Adding Memory

8085 Circuit image showing Memory IC

Finally, a Real Computer System.

Now we replace the resistors with an actual memory. We can run programs, and use the SOD line to drive an LED to see it doing something.

Real Memory, Real Programs

Non-Volatile RAM

Using my principle of keeping the IC count to a minimum, I decided to use a non-volatile RAM chip as the only memory in this system. This choice involves a certain amount of risk. Like wiping all of the system's memory with a single bad instruction. I feel there are ways of dealing with this, however. Likewise, having more than one chip adds the need for select and enable logic for the chips. The reduction in board space that I'll get from only having one memory will be worth the potential problems, I feel.

The fact that the RAM doesn't go *poof* when power goes off means that it can serve the role of both RAM and ROM. It also means the system gets an automatic "suspend" mode. The specific chip I selected was based on the need for non-volatility, simplicity, and the size of memory I thought would be comfortable for a simple machine-language based system. Anything from 4K to 16K would have been enough for me, I felt, since I expect system code to occupy about 2K, leaving about 2K for user applications.

A Dallas DS1225Y IC

As it happened I had a parts drawer filled with 8Kx8 NOVRAMs that I'd pulled from scrapped SCSI interface boards some years ago. These chips are rated to be good for 10 years. The dates on them range from 1989 to 1994, so they're all past their rated expiration date. Fortunately, all but two tested out as good (and it wasn't the oldest ones that failed.)

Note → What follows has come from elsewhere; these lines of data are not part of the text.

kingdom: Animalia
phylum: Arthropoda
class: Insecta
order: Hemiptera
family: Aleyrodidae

The chips are a mix of Dallas DS1225Y-170s and Benchmarq bq4010YMA-200s, which are functionally equivalent==the difference in speed being insignificant for an 8085 at clock speeds up to 6MHz. If all the pulls I have happen to go belly-up on me, new manufacture replacements are still available. They use a standard JEDEC memory pinout, so if I wished I could replace them with a standard RAM and add an external battery to make it non-volatile.

Interfacing the RAM

Wiring up the RAM is pretty straightforward:

(You can click on the image at the top of the page to see a close-up of my circuit.)

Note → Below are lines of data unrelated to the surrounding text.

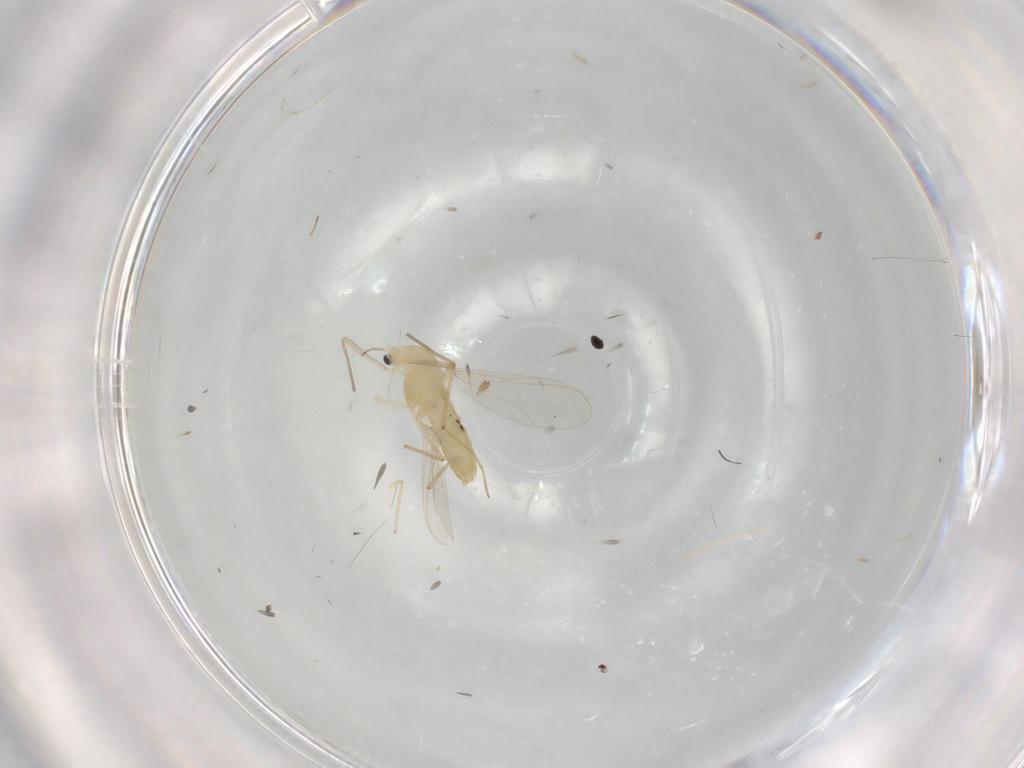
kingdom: Animalia
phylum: Arthropoda
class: Insecta
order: Diptera
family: Chironomidae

  • Remove the resistors connected to AD0-7 on the 8085 (pins 12-19.)
  • Connect the RAM Vss (pin 14) to Ground
  • Connect RAM Vcc (pin 28) to 5V.
  • Connect RAM /WE (pin 27) to 8085 /WR (pin 31).
  • Connect a 4.7K ohm resistor from RAM /WR (pin 27) to 5V.
  • Connect a 4.7K ohm resistor from RAM /OE (pin 22) to 5V.
  • Connect RAM /OE (pin 22) to 8085 /RD (pin 32).
  • Connect RAM /CE (pin 20) to 8085 IO/M (pin 34).
  • Connect RAM DQ0-7 (pins 11,12,13,15,16,17,18,19) to 8085 AD0-7 (pins 12, 13, 14, 15, 16, 17, 18, 19)
  • Connect RAM A0-A7 (pins 10, 9, 8, 7, 6, 5, 4, 3) to address latch A0-A7 (pins 2, 5, 6, 9, 12, 15, 16, 19).
  • Connect RAM A8-12 (pins 25, 24, 21, 23, 2) to 8085 A8-12 (pins 21, 22, 23, 24, 25).

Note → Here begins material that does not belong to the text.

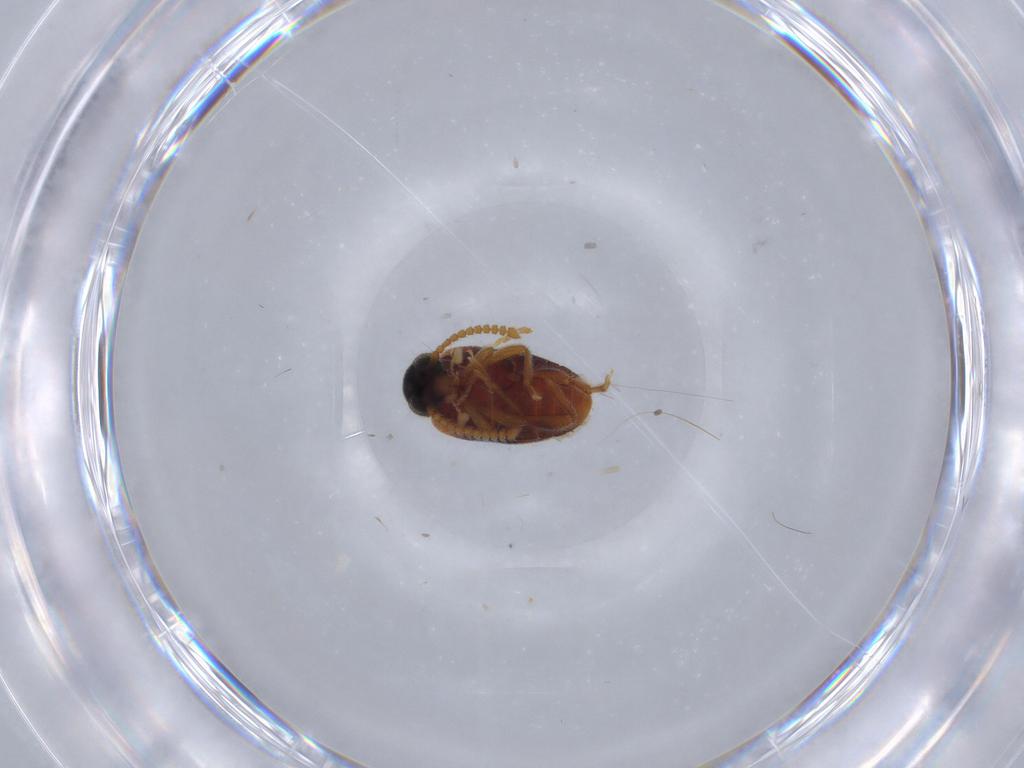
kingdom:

Carefully check your connections, especially the address lines through the latch. When I first connected my RAM, I had a couple of address lines on the latch swapped. Somehow, my first program still ran, even though it was only four bytes long one of the address lines it was using was one of the incorrect ones. My second did not, however. It took me half an hour to figure out why.